Have only been using stove a few weeks this year.  Haven't ever oiled the blower or anything and not sure if that's recommended.  Thanks!


----------



## tickbitty (Nov 23, 2013)

The blower on our 4 year old Lopi 1750i has started making noises, a couple different noises but the high pitched squirrel cage noise is the one that is really getting to me. We haven't tried anything yet, anybody with experience on these blowers or blowers in general have ideas on what we should attempt first?
Have only been using stove a few weeks this year. Haven't ever oiled the blower or anything and not sure if that's recommended. Thanks!


----------



## gzecc (Nov 23, 2013)

Oil or replace the motor?


----------



## DBoon (Nov 23, 2013)

First step is to vacuum off the blower - it is probably filled with dust.  If it is like my Lopi Answer, you'll be able to see into the blower and see how filled up with dust it is.  When it is filled with dust, it will have restricted airflow and will have to work harder to push the air - not what you want if you want quiet operation.  

Once you vacuum it out, then assess what you need to do from there.


----------



## Holiday (Nov 23, 2013)

If you can get to the bearing or bushing to give it a little grease or oil that would be good. Fixed the fan motor on my truck doing that.


----------



## guy01 (Nov 23, 2013)

my blower (freedom Bay Insert) needs replaced on a four year cycle .I was told you can't just replace the motor you need the whole unit,about $100.00 if I remember right.
Guy


----------



## bioman (Nov 23, 2013)

I would clean it real good & lube it up if possible . If that don't work just turn up the TV.


----------



## Shmudda (Nov 24, 2013)

If its a high pitched squeal like you say it's most likely a bearing needing some lube.  Use a light oil, not grease or anything heavy.  They spin to fast for the heavy lubes.

Craig


----------



## Grisu (Nov 24, 2013)

I second the recommendation for cleaning. Should be done at least once better two or three times per season anyway. A cheap brush can help to get the dust out of the places the vacuum does not really get to.


----------



## Lanningjw (Nov 24, 2013)

I blew my fan with compressed air, fluff was flying all over the place. Hold the fins on the fan so you do not damage them. Ran like it did when I installed the insert.


----------



## tickbitty (Nov 28, 2013)

Thanks everyone, finally checking back in.  So should we detach the blower for the initial cleaning or try it without?
I'm thinking pull it off - then I can see what else is going on in there.  Appreciate the comments, thank you all!


----------



## tickbitty (Nov 28, 2013)

Gosh, hoping it won't need to be replaced for a long time!  Clean and lube sounds like a plan.  THanks everyone for the comments and help!


----------



## Lanningjw (Nov 28, 2013)

I pulled the cover off and blew it off. Great results, runs like new!


----------



## begreen (Nov 28, 2013)

Remove it for a thorough cleaning. If you can oil the bearings, all the better.


----------



## tickbitty (Nov 30, 2013)

We removed the blower and vacuumed and picked out all we could - There was pretty much enough fur in there to make another pet, so hopefully that will do the trick.  Does not seem to be an obvious way to actually access the fan,motor or bearings from the back as there are continuous metal coverings.  We were able to reach in the sides and clean out the "sleeves" of dust/dog hair from around the fan area though.  So, hopefully this will do the trick.  Thanks for the help!


----------



## begreen (Nov 30, 2013)

tickbitty said:


> There was pretty much enough fur in there to make another pet...

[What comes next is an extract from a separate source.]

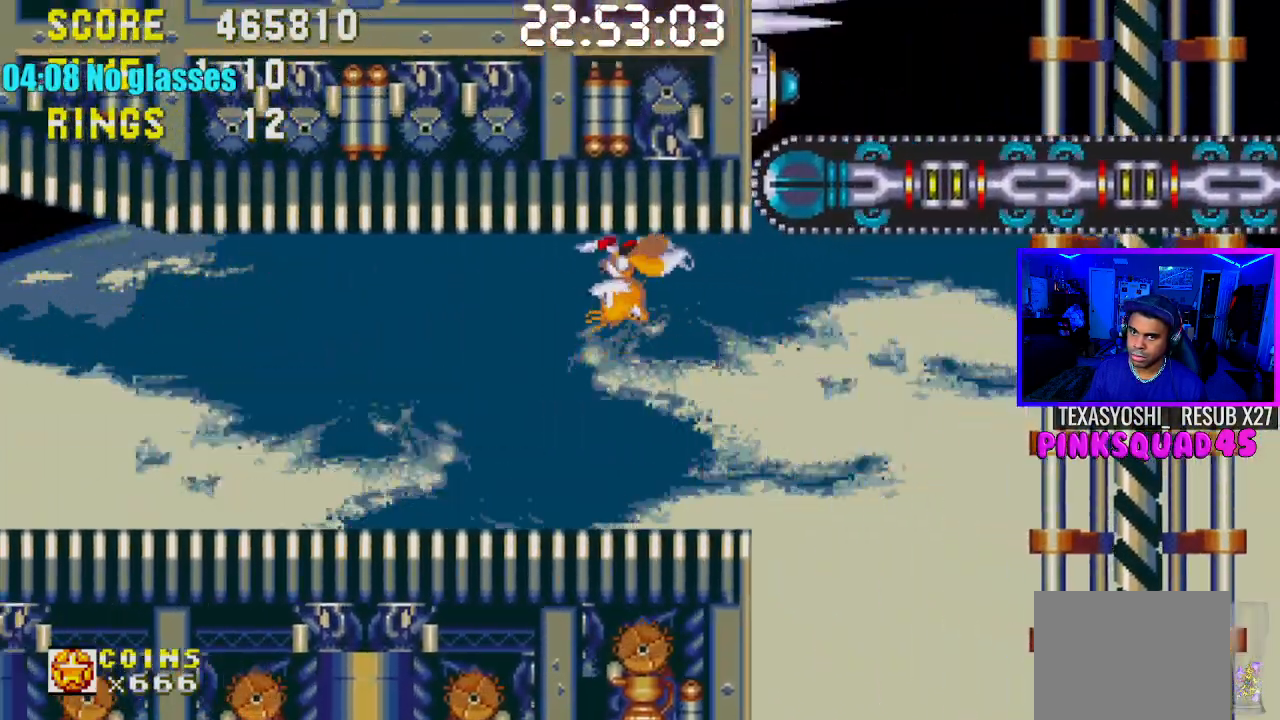
{"buttons": ["CROSS", "DPAD_LEFT"], "left_stick": "center", "right_stick": "center", "events": [[500, "CROSS", "down"]]}
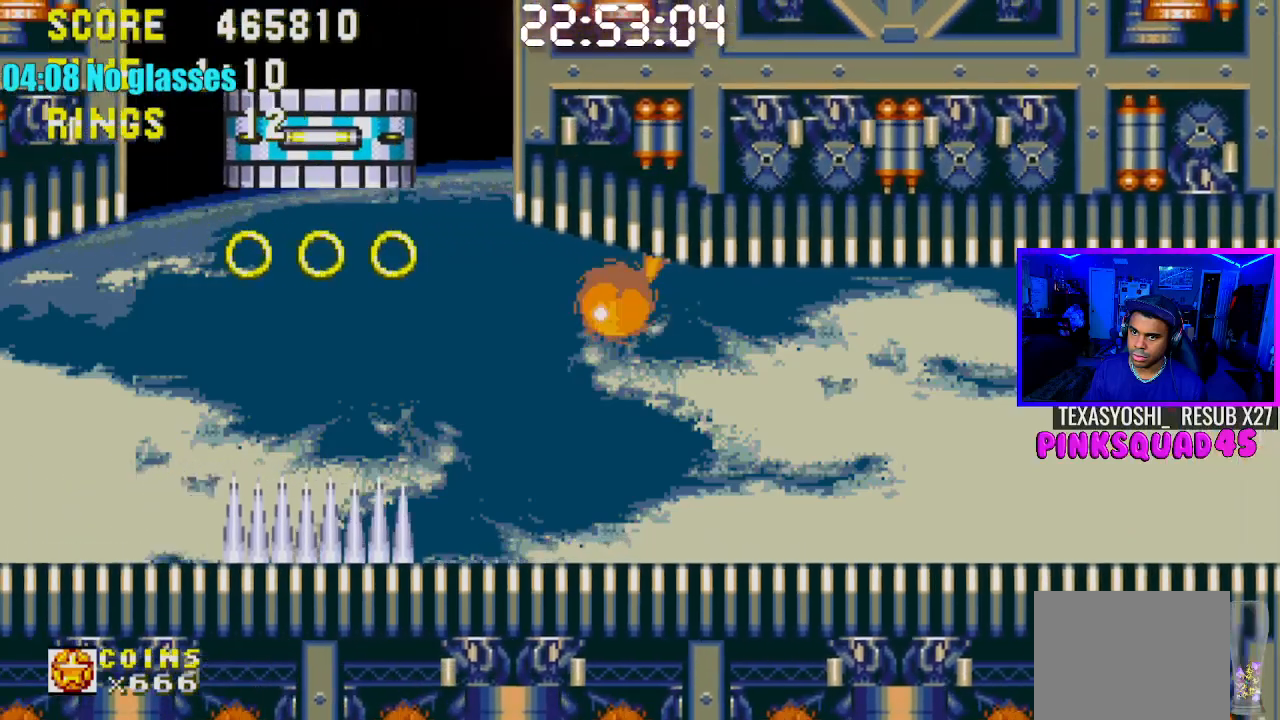
{"buttons": [], "left_stick": "center", "right_stick": "center", "events": [[117, "CROSS", "up"], [467, "DPAD_LEFT", "up"]]}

LOL  On many of these motors one now has to carefully drill into the felt at the bearing ends in order to lube them. Some are almost impossible to do this.


----------



## DBoon (Nov 30, 2013)

Filled with pet hair - of course.  Probably vacuumed right off of them as they lay in front of the wood stove!


----------



## tickbitty (Dec 1, 2013)

Yes and two of those beloved shedding machines are no longer with us, but I spotted a bunch of their fur (we used to have three dogs and they each had a different color/texture).  So now it's running a bit better, but still rattling some, wish I could get it open and get inside to fully get at the fans and the bearings.  There are three small screws that come out with a philips head screw driver, but then there are 4 or more rivets that keep you from getting inside.  Wonder if there is some alternative way!


----------



## DBoon (Dec 1, 2013)

Bummer - tough to lose man's best friend.  Sounds like they provided a lot of good memories....


----------



## tickbitty (Dec 2, 2013)

DBoon said:


> Bummer - tough to lose man's best friend.  Sounds like they provided a lot of good memories....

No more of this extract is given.